STUDY TEXT:

The foregoing is but an inadequate attempt at reflecting what fell from the Chief Justice in another passage in AVCO at ATC pp. 4249-4250; A.L.J.R. p. 671, where his Honour says:
``It does seem true to say, at least in general, that if an amount payable by a taxpayer is allowable as a deduction, then any increase or decrease in that amount caused by a variation in the rate of exchange is to be taken into account as an allowable deduction or as assessable income as the case may be: see the second of Murphy J.'s propositions in
Commercial and General Acceptance Ltd. v. F.C. of T., at ATC p. 4382; C.L.R. p. 386. In such a case, ex hypothesi the amount originally payable will not be of a capital nature. For example, there is no doubt that where the payment in connexion with which the gain or loss is made is the price of goods used by the appellant as trading stock the gain or loss will be of a revenue nature: see Texas Co. (Australasia) Ltd. v. F.C. of T. and International Nickel Australia Ltd. v. F.C. of T. However, expenditure may be deductible in some cases even if it is designed to secure an advantage of a capital nature.''
ATC 4556
Counsel for the Commissioner has rightly submitted that in arriving at a conclusion in the present case I must have regard to principles of general application enunciated in the joint judgment of Mason, Aickin and Wilson JJ. This of course I intend to seek to do. The general principles to which attention has thus been drawn are firstly that a loan and the repayment of a loan are generally an affair of capital (ATC p. 4255; A.L.J.R. p. 675C).
Secondly, their Honours approved the statement of Menzies J. in Caltex Limited v. F.C. of T. (1960) 106 C.L.R. 205 at p. 251, that:
``Borrowing money to carry on business or to pay liabilities incurred in carrying on business is prima facie to increase the capital employed in the business''
(ATC p. 4255; A.L.J.R. p. 675D).
Thirdly, their Honours referred to the dissenting judgment of Cartwright J. in
Tip Top Tailors Ltd. v. Minister of National Revenue (1958) 11 D.L.R. (2d) 289, where at p. 300 his Honour said:
``... in the case of a taxpayer carrying on a commercial undertaking such as that of the appellant, whose business is not that of dealing in foreign exchange or borrowing and lending money, a gain or loss related to dealings between borrower and lender is prima facie one of capital and not of income''
(ATC p. 4256; A.L.J.R. p. 675G).

ACTIVITY LIST:
1) In the tax judgment excerpt, whose statement in Caltex Limited v. F.C. of T. did their Honours approve?
2) List every case cited in the tax judgment excerpt with a full name in the form "party v. party."
3) Carry on the tax judgment excerpt from its last sentence.

DATA UNDER STUDY:
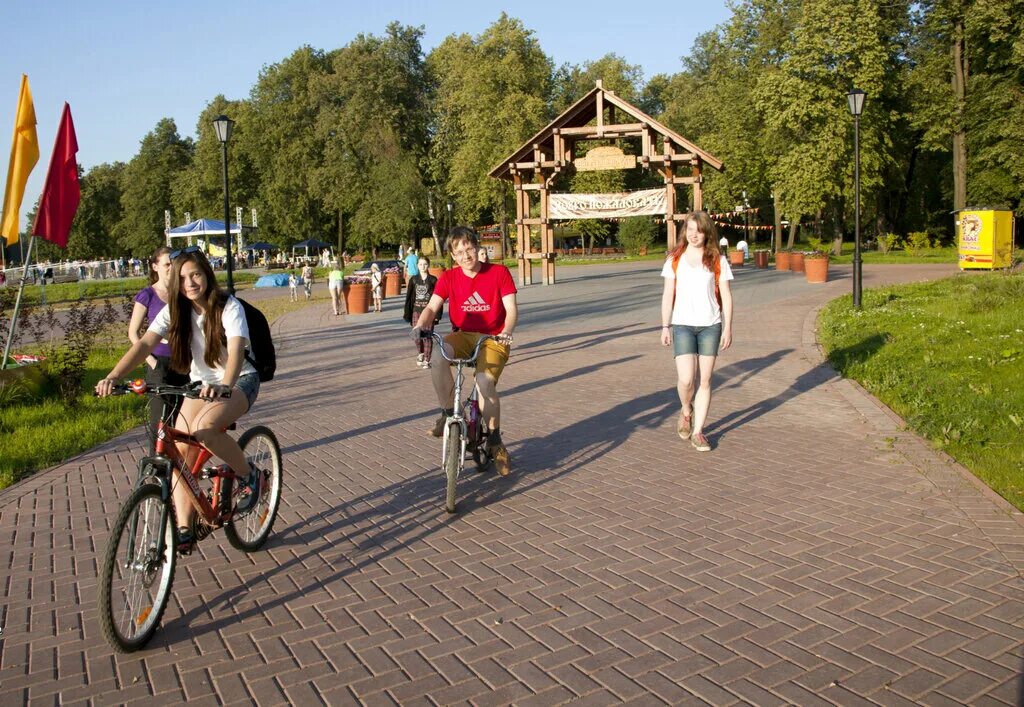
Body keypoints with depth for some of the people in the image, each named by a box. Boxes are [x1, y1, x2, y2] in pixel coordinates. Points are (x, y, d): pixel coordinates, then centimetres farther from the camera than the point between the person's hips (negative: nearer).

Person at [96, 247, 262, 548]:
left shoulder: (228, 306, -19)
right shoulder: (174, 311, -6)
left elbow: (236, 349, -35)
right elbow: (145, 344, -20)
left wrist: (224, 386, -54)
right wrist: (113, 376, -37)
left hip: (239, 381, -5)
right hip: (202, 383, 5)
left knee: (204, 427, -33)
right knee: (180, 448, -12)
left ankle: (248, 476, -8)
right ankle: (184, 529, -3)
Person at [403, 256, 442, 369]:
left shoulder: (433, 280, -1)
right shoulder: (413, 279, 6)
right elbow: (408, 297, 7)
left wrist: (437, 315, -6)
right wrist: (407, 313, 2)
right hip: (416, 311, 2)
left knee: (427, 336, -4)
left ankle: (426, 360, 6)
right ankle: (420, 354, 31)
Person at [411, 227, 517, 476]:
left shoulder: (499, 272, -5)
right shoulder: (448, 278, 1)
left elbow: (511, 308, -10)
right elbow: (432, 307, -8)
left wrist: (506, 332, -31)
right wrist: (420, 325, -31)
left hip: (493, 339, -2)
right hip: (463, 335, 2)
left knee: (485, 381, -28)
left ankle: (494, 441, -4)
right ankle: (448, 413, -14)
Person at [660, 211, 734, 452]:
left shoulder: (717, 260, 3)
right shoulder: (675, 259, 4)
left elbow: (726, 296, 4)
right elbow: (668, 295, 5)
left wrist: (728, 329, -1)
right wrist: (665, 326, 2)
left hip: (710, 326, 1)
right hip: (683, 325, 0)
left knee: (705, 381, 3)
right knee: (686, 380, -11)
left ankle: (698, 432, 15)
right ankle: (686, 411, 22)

ANSWERS GIVEN:
1) Menzies J.

2)
- Commercial and General Acceptance Ltd. v. F.C. of T.
- Texas Co. (Australasia) Ltd. v. F.C. of T.
- International Nickel Australia Ltd. v. F.C. of T.
- Caltex Limited v. F.C. of T.
- Tip Top Tailors Ltd. v. Minister of National Revenue

3)
The general propositions thus enunciated are, I venture to think, based on the general notion which finds expression at ATC p. 4256; A.L.J.R. p. 675 of the joint judgment where their Honours say:
``On the other hand, borrowing by a manufacturing or trading company is often undertaken to strengthen the capital or profit-earning structure of the company. A finance company usually borrows in order to increase its working capital which is then turned over at a profit; the manufacturing or trading company frequently borrows to strengthen its permanent capital.''
I have ventured to lend emphasis to the words which, in my respectful view, make clear that their Honours were directing their minds to what might be called a customary situation, and were not intending to delimit in absolute terms the occasions when invariably borrowings are to be termed capital or revenue borrowings, as the case may be.
The decision in AVCO is but the latest in a line of decisions wherein the Courts have sought to work out the limits within which fluctuations in rates of currency exchange resulting in gains and/or losses will sound in assessable income or deductions, as the case may be, as distinct from those occasions when such amounts must rank as capital transactions. In the forefront of instances where the fluctuations in question have been held to be of a revenue nature are instances where goods were purchased outside Australia with the purchase price in other than Australian currency, and prior to payment there were movements in the currency one way or the other when measured against Australian currency. In such circumstances, even if payment was delayed for some time and the unpaid purchase price utilised by the taxpayer as part of its working capital, the transaction did not lose its revenue or income nature, and the resultant movement in exchange rates resulted in either assessable income or an appropriate deduction.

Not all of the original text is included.